## PROVIDED MATERIAL
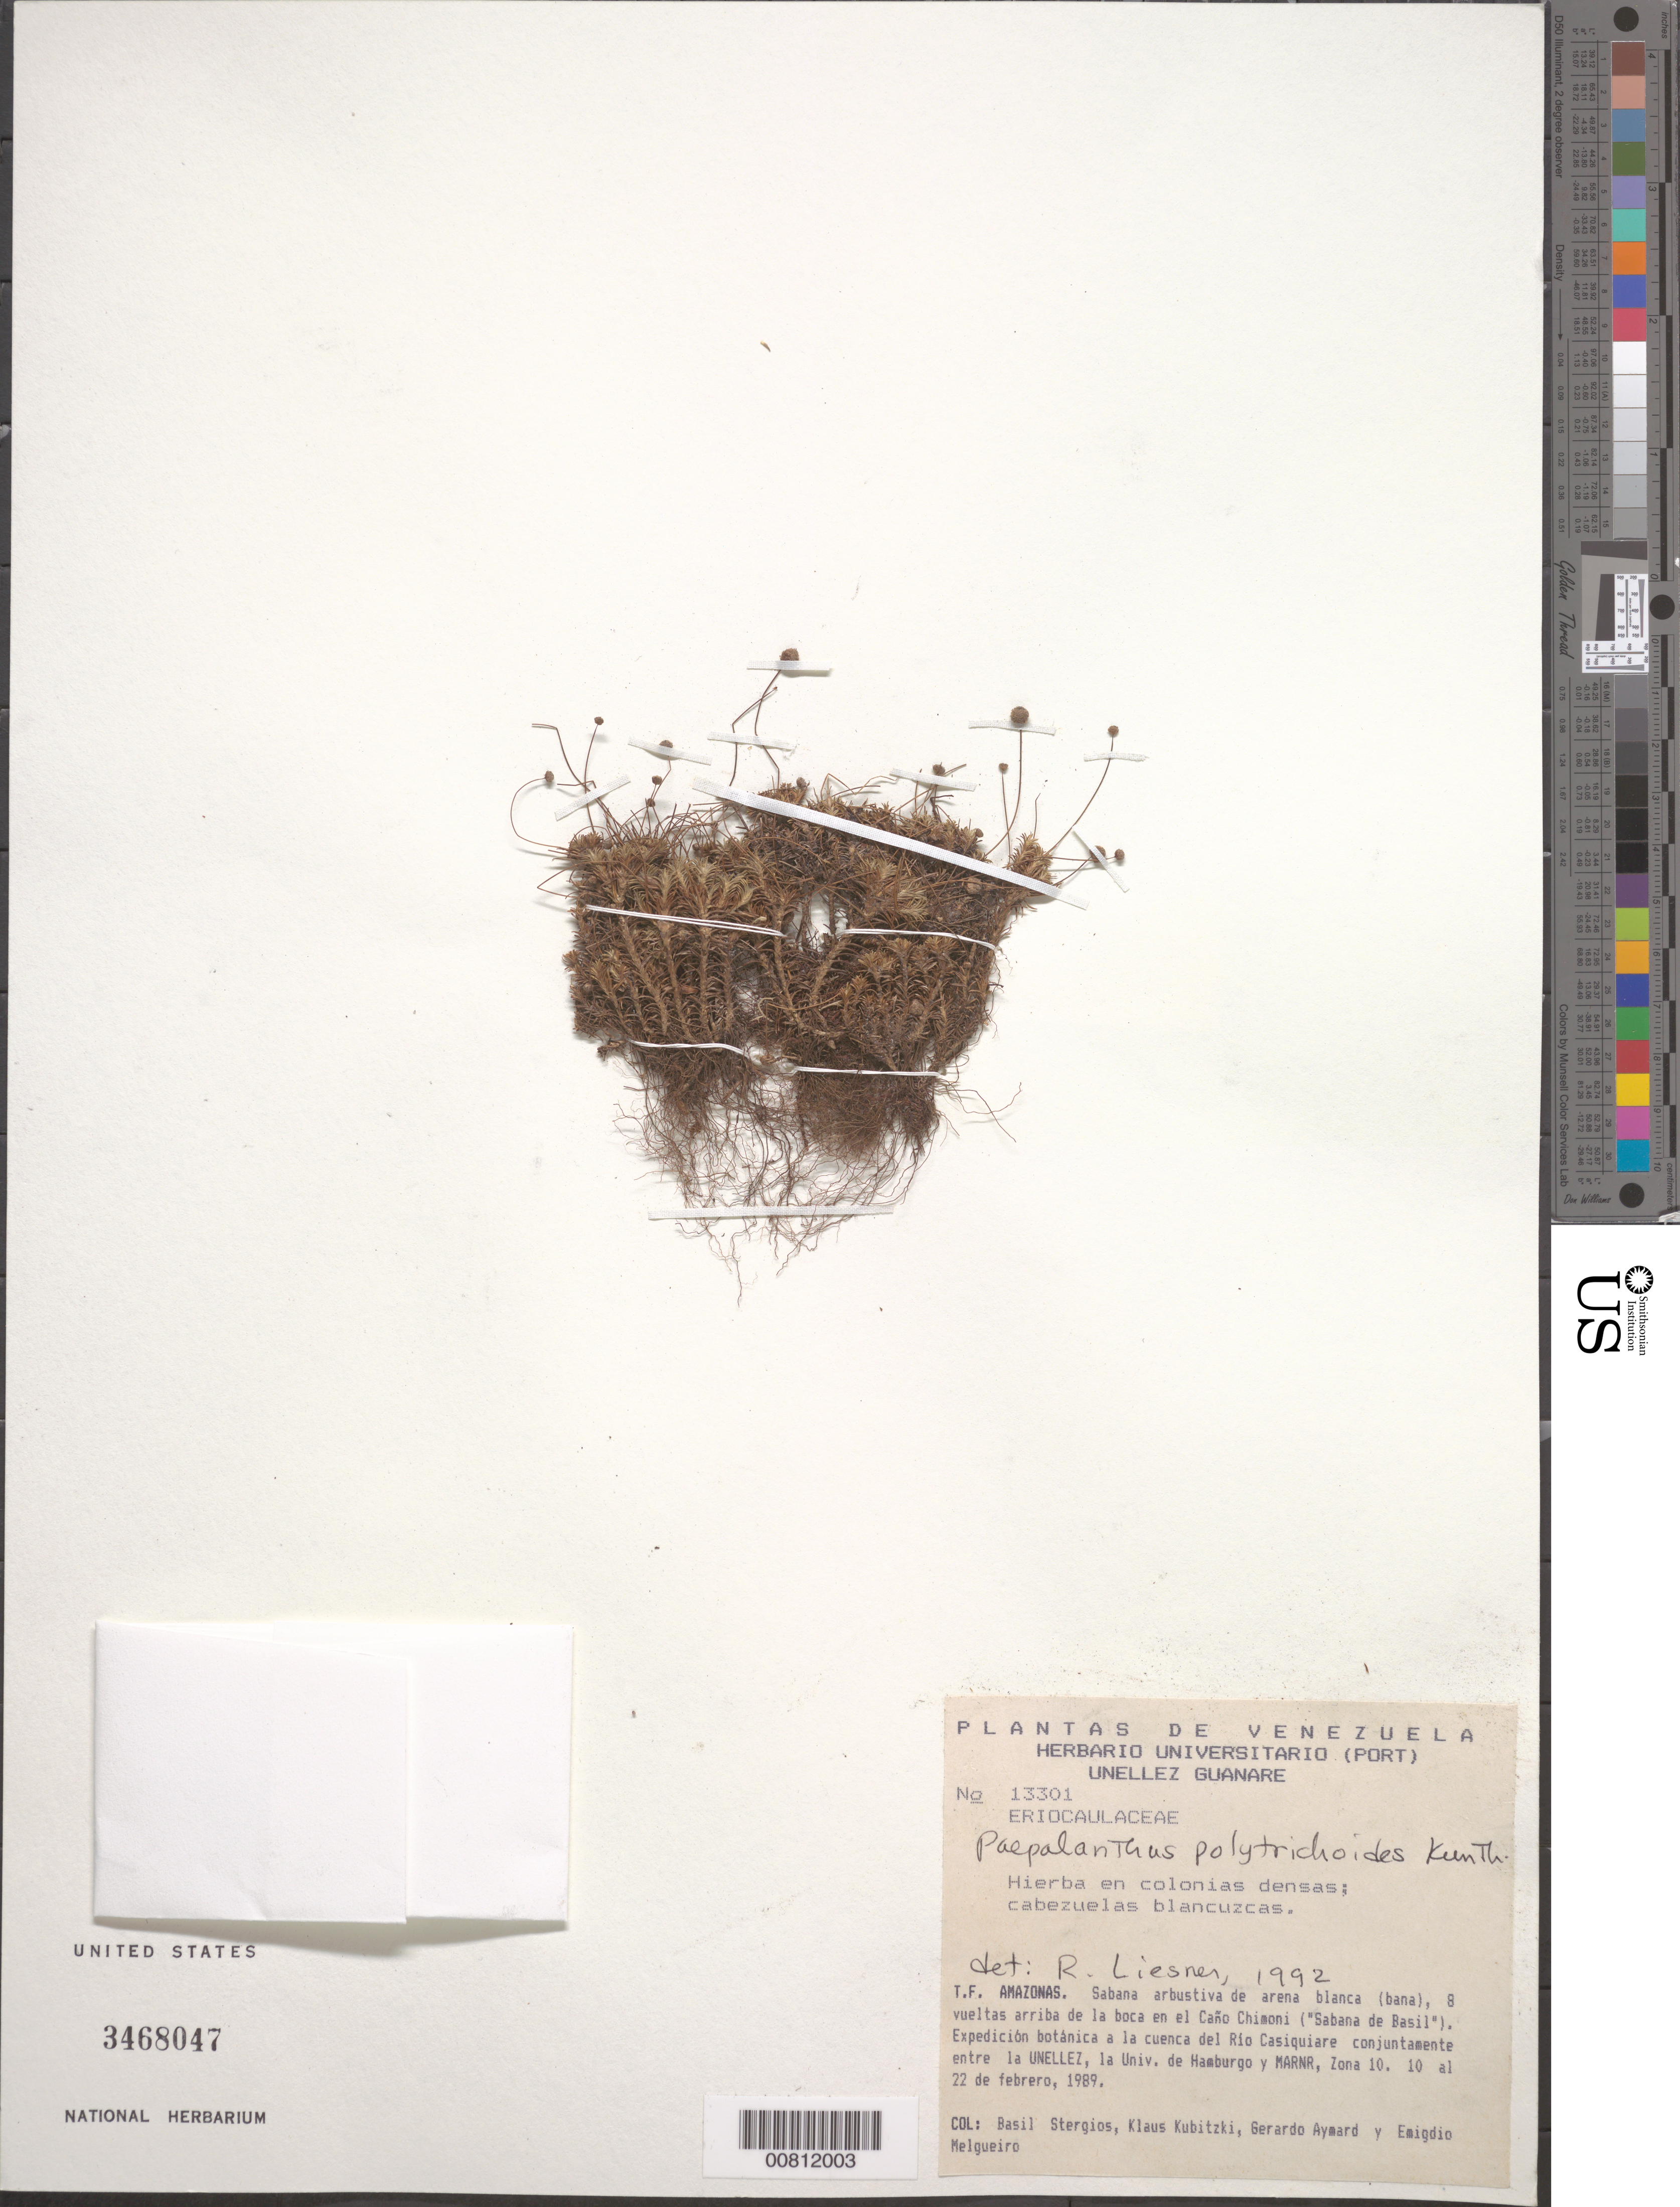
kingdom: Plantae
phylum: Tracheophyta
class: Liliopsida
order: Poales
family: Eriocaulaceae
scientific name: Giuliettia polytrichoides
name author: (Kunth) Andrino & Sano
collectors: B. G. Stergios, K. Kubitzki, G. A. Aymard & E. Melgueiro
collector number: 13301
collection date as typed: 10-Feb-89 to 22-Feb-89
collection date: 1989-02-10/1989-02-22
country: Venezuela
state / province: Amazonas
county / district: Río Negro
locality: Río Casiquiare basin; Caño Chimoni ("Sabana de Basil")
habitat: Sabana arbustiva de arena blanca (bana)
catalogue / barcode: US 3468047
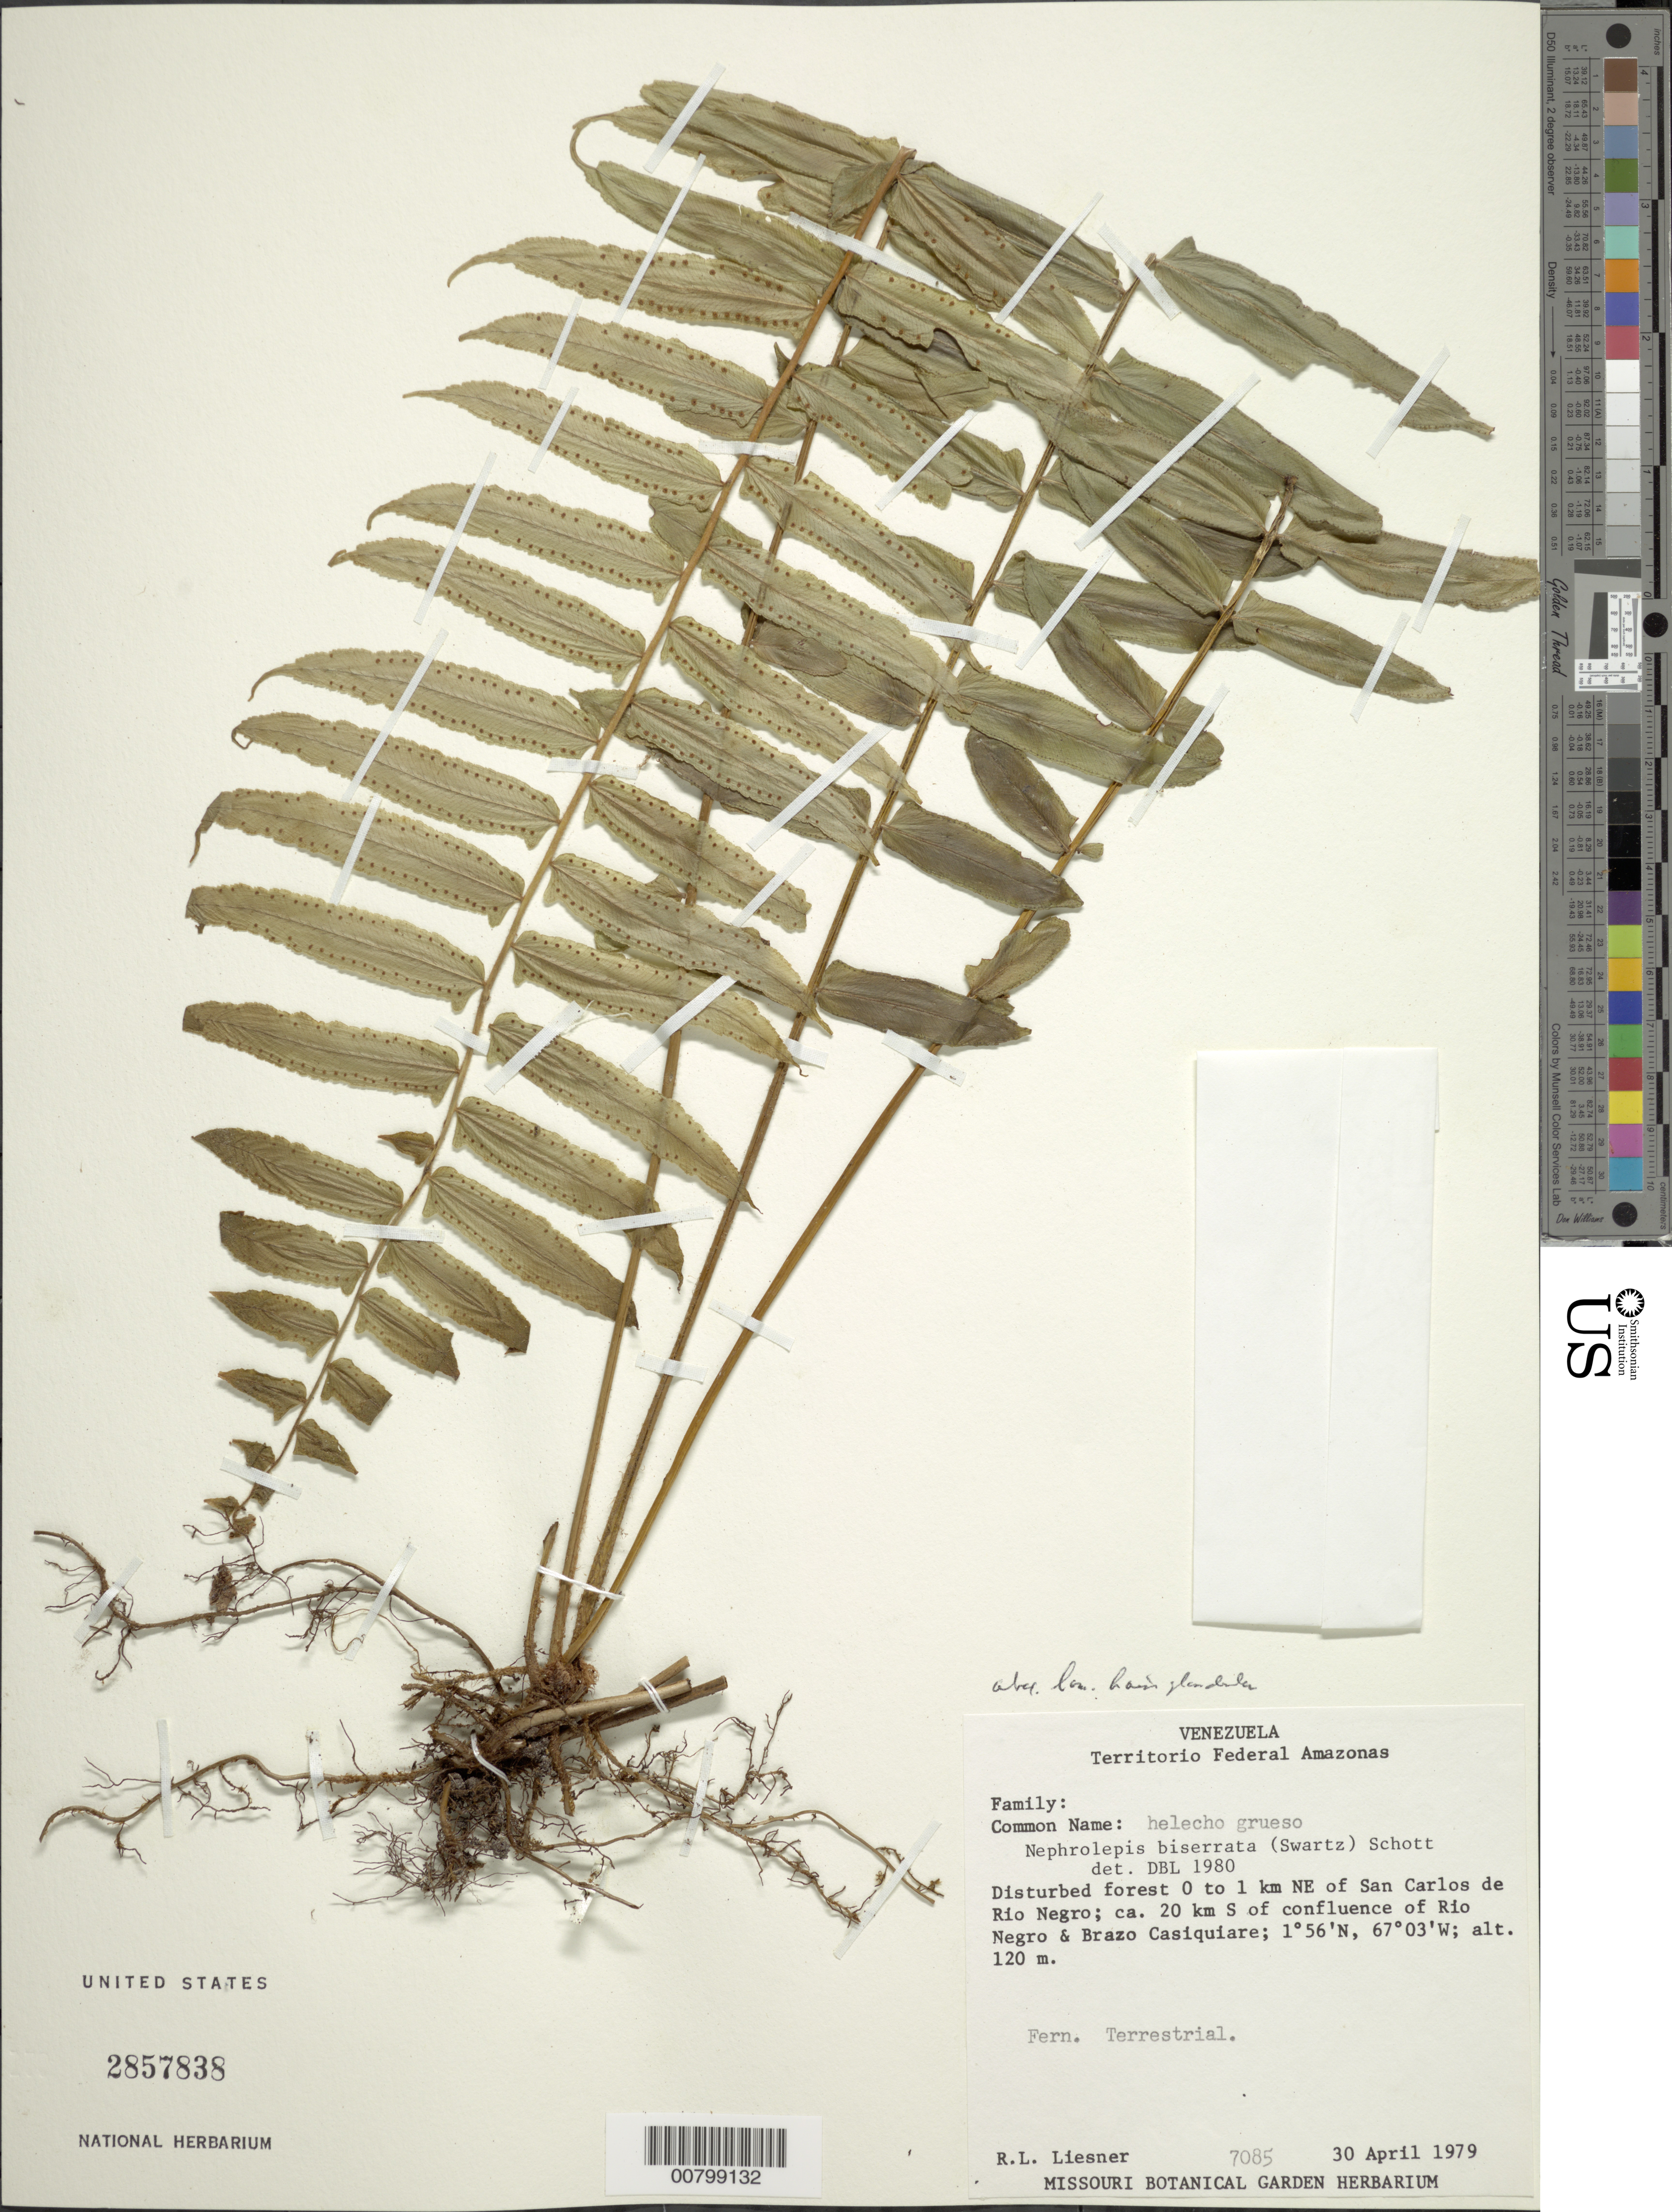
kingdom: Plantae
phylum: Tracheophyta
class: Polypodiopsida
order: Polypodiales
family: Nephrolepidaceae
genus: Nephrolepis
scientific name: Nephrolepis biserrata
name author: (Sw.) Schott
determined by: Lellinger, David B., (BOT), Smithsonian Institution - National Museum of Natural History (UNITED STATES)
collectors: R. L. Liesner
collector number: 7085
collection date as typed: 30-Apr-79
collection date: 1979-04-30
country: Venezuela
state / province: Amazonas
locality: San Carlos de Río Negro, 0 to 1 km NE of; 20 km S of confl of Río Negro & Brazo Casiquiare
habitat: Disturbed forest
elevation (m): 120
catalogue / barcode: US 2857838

## THE REQUEST
Reproduce every line of the records above verbatim, omitting the pictures.

## COMPLETE RESPONSE
kingdom: Plantae
phylum: Tracheophyta
class: Liliopsida
order: Poales
family: Eriocaulaceae
scientific name: Giuliettia polytrichoides
name author: (Kunth) Andrino & Sano
collectors: B. G. Stergios, K. Kubitzki, G. A. Aymard & E. Melgueiro
collector number: 13301
collection date as typed: 10-Feb-89 to 22-Feb-89
collection date: 1989-02-10/1989-02-22
country: Venezuela
state / province: Amazonas
county / district: Río Negro
locality: Río Casiquiare basin; Caño Chimoni ("Sabana de Basil")
habitat: Sabana arbustiva de arena blanca (bana)
catalogue / barcode: US 3468047
kingdom: Plantae
phylum: Tracheophyta
class: Polypodiopsida
order: Polypodiales
family: Nephrolepidaceae
genus: Nephrolepis
scientific name: Nephrolepis biserrata
name author: (Sw.) Schott
determined by: Lellinger, David B., (BOT), Smithsonian Institution - National Museum of Natural History (UNITED STATES)
collectors: R. L. Liesner
collector number: 7085
collection date as typed: 30-Apr-79
collection date: 1979-04-30
country: Venezuela
state / province: Amazonas
locality: San Carlos de Río Negro, 0 to 1 km NE of; 20 km S of confl of Río Negro & Brazo Casiquiare
habitat: Disturbed forest
elevation (m): 120
catalogue / barcode: US 2857838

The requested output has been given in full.